One of the biggest changes that students will notice is that they’ll see more of their teachers. New Texas Education Agency guidelines require that students get four hours of direct instruction from their teachers every day. Teachers will also hold virtual office hours where they work one on one with students who need extra help, Scribner said.
Scribner said the district’s goal for online classes is for them to be as effective as possible until the district can safely bring students back in person. The district’s plan is to begin reopening schools for in-person classes on Oct. 5, although Scribner has suggested that the Fort Worth ISD could push the start of in-person classes back further if COVID-19 case numbers in Tarrant County aren’t under control by then.

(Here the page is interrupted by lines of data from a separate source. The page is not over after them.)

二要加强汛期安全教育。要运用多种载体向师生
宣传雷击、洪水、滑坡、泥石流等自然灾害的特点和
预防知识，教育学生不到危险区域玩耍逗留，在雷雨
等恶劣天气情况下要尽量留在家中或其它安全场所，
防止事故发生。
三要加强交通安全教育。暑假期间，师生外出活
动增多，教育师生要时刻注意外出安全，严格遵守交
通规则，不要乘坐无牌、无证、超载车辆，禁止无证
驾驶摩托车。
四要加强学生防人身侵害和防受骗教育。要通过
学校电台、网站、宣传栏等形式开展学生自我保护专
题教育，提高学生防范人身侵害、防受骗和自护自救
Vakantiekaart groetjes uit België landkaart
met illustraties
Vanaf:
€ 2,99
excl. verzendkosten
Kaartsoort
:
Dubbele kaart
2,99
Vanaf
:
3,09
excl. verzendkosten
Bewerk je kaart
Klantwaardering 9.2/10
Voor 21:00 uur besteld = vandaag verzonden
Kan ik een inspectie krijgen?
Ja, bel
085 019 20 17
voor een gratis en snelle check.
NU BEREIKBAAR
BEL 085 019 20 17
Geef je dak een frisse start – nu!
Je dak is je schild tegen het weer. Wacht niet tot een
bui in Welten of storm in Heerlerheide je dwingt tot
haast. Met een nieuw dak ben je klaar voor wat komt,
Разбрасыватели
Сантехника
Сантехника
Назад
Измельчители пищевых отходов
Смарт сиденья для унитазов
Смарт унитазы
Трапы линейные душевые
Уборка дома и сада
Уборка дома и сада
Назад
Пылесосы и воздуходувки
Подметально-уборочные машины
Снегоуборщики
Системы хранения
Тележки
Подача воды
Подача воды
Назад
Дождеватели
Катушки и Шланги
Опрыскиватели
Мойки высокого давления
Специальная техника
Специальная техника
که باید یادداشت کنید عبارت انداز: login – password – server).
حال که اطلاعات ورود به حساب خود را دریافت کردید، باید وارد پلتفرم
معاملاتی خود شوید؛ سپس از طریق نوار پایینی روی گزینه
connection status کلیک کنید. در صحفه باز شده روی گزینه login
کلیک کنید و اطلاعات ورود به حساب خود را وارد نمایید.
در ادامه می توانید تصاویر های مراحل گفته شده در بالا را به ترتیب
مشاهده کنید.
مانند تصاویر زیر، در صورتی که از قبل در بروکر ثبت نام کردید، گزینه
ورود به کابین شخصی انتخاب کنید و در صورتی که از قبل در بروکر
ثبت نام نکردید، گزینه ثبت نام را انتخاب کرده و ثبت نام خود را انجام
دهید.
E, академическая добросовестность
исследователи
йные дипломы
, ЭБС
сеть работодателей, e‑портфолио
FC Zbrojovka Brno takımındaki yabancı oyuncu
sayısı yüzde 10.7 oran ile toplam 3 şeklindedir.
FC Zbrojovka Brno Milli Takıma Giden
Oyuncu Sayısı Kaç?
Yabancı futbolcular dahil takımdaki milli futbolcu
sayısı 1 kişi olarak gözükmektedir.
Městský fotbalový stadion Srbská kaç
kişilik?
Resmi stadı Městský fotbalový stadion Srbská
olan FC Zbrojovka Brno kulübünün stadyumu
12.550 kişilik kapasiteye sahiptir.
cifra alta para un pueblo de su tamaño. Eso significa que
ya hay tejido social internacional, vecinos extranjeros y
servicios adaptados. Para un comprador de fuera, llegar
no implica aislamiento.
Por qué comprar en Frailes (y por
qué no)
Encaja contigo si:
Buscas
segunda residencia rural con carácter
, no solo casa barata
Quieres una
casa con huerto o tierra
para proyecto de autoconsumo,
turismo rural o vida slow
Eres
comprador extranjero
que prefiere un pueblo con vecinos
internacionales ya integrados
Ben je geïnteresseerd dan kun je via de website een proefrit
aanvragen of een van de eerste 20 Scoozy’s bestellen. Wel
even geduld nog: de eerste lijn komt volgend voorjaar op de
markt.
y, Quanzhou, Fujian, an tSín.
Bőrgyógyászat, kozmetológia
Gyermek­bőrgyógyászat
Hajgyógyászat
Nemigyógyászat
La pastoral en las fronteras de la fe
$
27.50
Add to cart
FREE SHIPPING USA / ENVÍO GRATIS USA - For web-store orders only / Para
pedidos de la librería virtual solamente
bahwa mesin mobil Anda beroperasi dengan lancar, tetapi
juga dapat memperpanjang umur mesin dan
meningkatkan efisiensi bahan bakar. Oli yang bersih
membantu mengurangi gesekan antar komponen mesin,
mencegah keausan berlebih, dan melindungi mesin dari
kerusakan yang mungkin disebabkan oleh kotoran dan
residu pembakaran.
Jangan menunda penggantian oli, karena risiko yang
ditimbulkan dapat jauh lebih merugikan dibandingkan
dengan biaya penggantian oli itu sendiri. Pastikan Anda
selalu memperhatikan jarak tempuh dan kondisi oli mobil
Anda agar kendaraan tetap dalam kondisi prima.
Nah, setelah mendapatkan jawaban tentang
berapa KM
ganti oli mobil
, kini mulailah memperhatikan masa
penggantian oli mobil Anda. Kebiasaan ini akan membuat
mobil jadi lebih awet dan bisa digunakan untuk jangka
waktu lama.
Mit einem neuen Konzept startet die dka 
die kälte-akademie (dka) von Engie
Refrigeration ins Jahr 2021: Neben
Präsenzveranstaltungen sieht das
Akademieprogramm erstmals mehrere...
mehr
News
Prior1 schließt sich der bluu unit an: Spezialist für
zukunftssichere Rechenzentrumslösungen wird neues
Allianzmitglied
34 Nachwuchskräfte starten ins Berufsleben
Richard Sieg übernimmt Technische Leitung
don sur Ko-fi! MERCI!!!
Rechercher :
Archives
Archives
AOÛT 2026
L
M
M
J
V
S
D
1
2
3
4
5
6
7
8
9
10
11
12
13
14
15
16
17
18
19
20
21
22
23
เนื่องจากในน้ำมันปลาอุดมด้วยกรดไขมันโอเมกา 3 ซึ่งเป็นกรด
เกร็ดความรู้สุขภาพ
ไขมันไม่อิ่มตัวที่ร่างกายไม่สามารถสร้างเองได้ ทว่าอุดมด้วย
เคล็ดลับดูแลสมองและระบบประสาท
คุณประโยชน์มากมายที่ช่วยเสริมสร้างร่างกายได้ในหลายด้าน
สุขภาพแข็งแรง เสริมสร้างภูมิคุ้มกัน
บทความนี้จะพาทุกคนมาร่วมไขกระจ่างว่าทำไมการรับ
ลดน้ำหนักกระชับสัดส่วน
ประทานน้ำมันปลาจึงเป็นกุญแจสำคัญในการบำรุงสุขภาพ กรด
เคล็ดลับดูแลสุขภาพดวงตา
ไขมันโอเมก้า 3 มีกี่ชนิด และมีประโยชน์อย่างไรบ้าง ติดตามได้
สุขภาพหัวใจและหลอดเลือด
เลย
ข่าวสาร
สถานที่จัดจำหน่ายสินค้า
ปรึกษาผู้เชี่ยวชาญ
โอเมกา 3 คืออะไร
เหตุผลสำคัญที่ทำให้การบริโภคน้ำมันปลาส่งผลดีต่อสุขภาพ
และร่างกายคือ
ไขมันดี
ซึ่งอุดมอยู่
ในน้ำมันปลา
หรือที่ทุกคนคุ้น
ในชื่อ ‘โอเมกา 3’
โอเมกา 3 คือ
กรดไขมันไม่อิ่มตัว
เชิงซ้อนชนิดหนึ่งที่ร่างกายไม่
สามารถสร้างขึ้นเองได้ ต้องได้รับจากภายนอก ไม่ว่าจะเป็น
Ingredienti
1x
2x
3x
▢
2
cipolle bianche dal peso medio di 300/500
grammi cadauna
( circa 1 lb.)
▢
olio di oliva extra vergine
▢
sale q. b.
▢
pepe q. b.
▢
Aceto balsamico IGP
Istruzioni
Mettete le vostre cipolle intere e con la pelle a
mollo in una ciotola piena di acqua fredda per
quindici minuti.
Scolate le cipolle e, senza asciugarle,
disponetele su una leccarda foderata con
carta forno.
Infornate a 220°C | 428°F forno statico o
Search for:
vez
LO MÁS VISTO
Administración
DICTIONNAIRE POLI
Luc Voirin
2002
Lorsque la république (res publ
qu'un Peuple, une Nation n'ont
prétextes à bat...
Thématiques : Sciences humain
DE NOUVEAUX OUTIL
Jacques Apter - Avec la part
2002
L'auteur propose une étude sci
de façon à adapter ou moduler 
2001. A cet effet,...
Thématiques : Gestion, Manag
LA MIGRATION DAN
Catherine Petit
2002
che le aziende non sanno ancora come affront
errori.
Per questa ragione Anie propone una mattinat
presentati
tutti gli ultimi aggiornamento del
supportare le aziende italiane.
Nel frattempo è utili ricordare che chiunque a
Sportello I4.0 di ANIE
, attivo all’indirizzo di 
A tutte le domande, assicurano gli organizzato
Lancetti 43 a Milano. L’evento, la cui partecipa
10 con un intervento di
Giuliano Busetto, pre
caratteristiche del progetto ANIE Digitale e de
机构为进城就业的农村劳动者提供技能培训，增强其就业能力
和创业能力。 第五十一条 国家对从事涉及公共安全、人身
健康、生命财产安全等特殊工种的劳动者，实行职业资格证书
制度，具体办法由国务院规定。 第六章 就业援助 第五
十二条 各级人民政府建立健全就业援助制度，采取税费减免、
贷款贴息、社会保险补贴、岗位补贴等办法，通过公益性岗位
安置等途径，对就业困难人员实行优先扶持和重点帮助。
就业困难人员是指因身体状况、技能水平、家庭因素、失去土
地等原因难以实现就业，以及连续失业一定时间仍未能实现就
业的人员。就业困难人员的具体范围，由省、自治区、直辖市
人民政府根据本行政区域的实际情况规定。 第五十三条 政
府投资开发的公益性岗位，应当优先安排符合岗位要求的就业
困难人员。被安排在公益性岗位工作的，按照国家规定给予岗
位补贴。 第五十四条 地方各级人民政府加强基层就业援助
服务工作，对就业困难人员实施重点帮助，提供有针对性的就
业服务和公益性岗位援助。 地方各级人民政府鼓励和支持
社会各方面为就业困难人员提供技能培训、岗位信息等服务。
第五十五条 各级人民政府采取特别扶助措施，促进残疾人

New online platform provides teachers more flexibility
Chanea Bond, an English teacher at Southwest High School, said the model teachers will use this year will be more student-centered than last year’s classes. The new platform allows for more flexibility than last year, she said.
Fort Worth ISD opted to use Edgenuity for its classes last year because it needed something that all teachers and students could access, Bond said. But not many teachers or students liked it, she said. The platform is useful as an extra tool that teachers can use alongside everything else they do in the classroom, she said, but as a replacement for the district’s entire curriculum, it wasn’t that effective.
The biggest problem was that the platform didn’t give teachers much flexibility, she said. Edgenuity presented students with a computer-generated list of tasks and assignments that they had to complete one at a time. If a student didn’t understand a concept the first time, there wasn’t a good way for teachers to go back and re-teach it to them.
But Bond is confident this year’s online classes will be better. Teachers have had time over the summer to figure out what’s most important in the district’s curriculum, she said. When online classes start next month, they’ll more closely mirror what goes on in an in-person class.
Because the platform is less rigid than the one the district used last spring, teachers will have more control over their own classes, Bond said. Because teachers will be interacting with students directly, if students don’t understand a concept right away, teachers can go over it again in the same way they would during in-person classes, she said.
The stakes for teachers this year are high, Bond said, but no higher than they usually are.
“If we don’t get it right, we’re going to lose students and we’re going to lose time,” she said. “But that’s true of in-person classes and in-person teaching, as well.”
From what she’s seen so far, Estrada, the Fort Worth ISD mom, is encouraged about how online classes will look this year. Things seem better organized, and she has a better sense of how things will look when school starts. She was initially worried that the district wouldn’t be ready to start on Aug. 17, but it seemed like the school board’s decision to push the start of online classes back until after Labor Day gave everyone time to do everything the right way, she said.
She’s especially happy this year’s online classes will give her sons more one-on-one time with their teachers. That’s the biggest area they missed last year, she said.
While the disorganization last year was sometimes confusing and frustrating, Estrada said she understands teachers and administrators had to shift gears quickly and adopt a new system that they weren’t used to using.
“This isn’t what they’ve done. It’s not what they’re accustomed to,” she said. “That kind of showed a bit.”